The main principles for financial risk management are defined in the Group Treasury Policy, any changes to which are approved by either the Board of Directors of the parent company or the President and CEO. The Group Treasury is responsible for Group Treasure Policy implementation. Treasury activities are centralised in the Group Treasury.
Market risk
The Group is exposed to market risks related to foreign currency exchange rate, market interest rate and electricity price.

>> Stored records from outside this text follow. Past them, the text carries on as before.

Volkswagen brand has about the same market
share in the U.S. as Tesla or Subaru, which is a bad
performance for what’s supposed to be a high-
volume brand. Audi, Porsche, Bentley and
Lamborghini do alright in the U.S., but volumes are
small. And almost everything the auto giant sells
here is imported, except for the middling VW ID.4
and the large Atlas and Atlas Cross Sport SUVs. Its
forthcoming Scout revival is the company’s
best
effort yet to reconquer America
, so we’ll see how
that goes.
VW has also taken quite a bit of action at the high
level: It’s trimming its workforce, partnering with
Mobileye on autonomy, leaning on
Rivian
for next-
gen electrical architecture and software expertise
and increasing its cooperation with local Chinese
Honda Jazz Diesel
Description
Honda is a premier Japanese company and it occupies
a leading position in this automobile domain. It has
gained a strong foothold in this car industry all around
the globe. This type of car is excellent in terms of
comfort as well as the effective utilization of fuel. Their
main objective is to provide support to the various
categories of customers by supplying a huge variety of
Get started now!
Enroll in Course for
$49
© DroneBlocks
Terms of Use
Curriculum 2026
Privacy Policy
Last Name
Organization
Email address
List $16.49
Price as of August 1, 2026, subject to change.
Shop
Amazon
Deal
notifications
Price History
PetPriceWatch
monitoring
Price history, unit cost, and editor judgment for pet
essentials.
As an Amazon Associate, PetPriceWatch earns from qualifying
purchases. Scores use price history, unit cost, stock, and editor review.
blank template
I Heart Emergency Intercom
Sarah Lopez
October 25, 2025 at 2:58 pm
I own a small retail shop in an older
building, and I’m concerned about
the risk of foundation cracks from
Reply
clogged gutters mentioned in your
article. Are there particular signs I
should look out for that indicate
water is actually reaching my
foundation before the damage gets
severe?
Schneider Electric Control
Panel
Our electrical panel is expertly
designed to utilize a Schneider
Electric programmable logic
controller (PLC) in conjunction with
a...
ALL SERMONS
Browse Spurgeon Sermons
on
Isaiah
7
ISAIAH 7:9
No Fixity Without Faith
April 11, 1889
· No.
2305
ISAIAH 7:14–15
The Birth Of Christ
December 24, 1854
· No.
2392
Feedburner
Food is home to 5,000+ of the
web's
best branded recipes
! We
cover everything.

Foreign currency exchange rate risk
The Group's foreign currency exchange rate risk consists of transaction risk and translation risk.
Transaction risk
Transaction risk arises from operational items (such as sales and purchases) and financial items (such as loans, deposits and interest flows) in foreign currency in the statement of financial position, and from forecast cash flows over the upcoming 12 months. Transaction risk is monitored and hedged actively. Further details about the transaction risk are provided in the annual Financial Statements.
Translation risk
Translation risk arises from the equity of subsidiaries outside the eurozone. Further details about the translation risk are provided in the annual Financial Statements.
Electricity price risk
The price risk refers to the risk resulting from changes in electricity market prices. The market price of electricity fluctuates greatly due to weather conditions, hydrology and emissions trading, for example. The Group obtains its electricity through deliveries that are mainly fixed-price contracts or tied to the spot price of the price area of Finland, and in the latter case is therefore exposed to electricity price fluctuation. This price risk is not hedged.
Interest rate risk
Changes in interest rates affect the Group's cash flow and results. Further details about the translation risk are provided in the annual Financial Statements.
Counterparty risk
Counterparty risk is realised when a counterparty to the Group does not fulfil its contractual obligations, resulting in non-payment of funds to the Group. The main risks relate to trade receivables, cash and cash equivalents, and money market investments. Further details about the counterparty risk are provided in the annual Financial Statements.
Liquidity risk
The Group seeks to maintain a good liquidity position in all conditions. This is ensured by cash flows from operating activities and cash and cash equivalents and other money market investments. In addition, the Group has undrawn bank overdraft limits and a EUR 100 million unconfirmed commercial paper programme. Further details about the liquidity risk are provided in the annual Financial Statements.
Management of capital structure
The financial objectives of the Group include a capital structure related goal to maintain the equity ratio, i.e. equity in proportion to total assets, at a level of at least 50%. This equity ratio is not the Company’s opinion of an optimal capital structure, but rather part of an aggregate consideration of the Company’s growth and profitability targets and dividend policy. Further details about the management of capital structure is provided in the annual Financial Statements.